Arsenal’s Jordan Nobbs has landed herself a column in the Telegraph who are trying to introduce more women’s content to their Sport supplement.
Recently the Daily Telegraph make a massive deal of launching an initiative aimed at increasing the amount of women’s sport they cover in the Sport supplement. One of the moves has been to hand Nobbs a column, although they don’t say how often she will be writing.
Her first top is her own ACL injury and she writes, “The moment I ruptured my anterior cruciate ligament was like an out-of-body experience. I heard a pop and it was like time stopped. Everything just slowed down, then went back up to speed. That was when I knew: I have done my knee. I am going to miss the World Cup.
“You’ve done your ACL” are the words no one speaks about, the words no footballer wants to hear.
“The first conversations were all about whether I would be able to make the World Cup in France in the summer. I had a six-month period to get back, so that carrot was dangling in front of my face.
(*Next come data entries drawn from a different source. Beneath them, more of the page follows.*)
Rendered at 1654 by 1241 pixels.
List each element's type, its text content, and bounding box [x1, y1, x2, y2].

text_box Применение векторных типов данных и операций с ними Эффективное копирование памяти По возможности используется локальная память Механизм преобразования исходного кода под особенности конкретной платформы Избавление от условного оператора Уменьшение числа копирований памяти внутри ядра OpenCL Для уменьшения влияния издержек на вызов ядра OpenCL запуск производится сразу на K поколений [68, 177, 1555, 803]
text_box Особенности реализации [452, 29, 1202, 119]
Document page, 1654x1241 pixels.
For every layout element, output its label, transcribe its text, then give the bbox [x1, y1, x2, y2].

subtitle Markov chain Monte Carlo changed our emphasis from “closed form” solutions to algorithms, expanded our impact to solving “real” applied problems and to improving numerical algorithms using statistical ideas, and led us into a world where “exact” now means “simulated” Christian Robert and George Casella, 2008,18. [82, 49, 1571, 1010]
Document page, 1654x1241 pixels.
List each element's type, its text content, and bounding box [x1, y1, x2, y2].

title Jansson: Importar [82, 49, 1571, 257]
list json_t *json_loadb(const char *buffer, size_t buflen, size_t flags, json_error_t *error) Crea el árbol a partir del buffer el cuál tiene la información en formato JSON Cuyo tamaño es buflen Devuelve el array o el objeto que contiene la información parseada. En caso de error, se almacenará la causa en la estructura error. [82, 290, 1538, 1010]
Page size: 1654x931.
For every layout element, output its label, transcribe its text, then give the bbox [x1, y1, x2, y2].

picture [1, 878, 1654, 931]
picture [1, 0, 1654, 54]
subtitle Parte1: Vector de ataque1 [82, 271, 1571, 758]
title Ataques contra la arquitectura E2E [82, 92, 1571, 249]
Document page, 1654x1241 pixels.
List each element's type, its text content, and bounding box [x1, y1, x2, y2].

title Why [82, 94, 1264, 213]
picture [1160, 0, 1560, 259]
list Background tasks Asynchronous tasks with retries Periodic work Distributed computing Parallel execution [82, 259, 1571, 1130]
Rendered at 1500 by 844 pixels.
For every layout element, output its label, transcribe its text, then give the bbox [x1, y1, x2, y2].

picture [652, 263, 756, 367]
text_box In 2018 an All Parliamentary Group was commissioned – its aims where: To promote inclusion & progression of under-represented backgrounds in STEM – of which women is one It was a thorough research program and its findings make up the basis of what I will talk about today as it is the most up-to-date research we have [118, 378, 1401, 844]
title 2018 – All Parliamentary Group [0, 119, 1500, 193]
“England would have supported me had I said I wanted to go, but I realised very quickly I cannot rush this injury. I cannot go to a major tournament injured again and not at full fitness – because of how hard the last one was.
“We won the bronze medal at the World Cup in Canada in 2015, but I had a hamstring injury, so only played 90 minutes. I do not even think about that medal.”
Nobbs added, “I have spoken to Arsenal’s psychologist, but I am going to be honest: I am pretty terrible at it. I will see her once and not want to talk about it. I am one of those people where I think I am strong, think I can get on with it, think I can do it myself – but the more I talk about it, the more I realise I need to do that.
“For now, it is about finding a way of telling my body to accept the new ligaments, the new movements, and trying to erase that memory of doing it.
“When I get back playing, I just need to be free and not thinking about my knee.
“We always think we can be strong and we can deal with things, but it is often about knowing that you are allowed to say when things are hard.
“I am 26 and I hope I have a long future ahead of me. I cannot rush an injury like this and I am privileged to have the support I receive from club and country. Mentally, it has been the hardest thing that I have had to deal with – but I know I am a strong person to get through this.”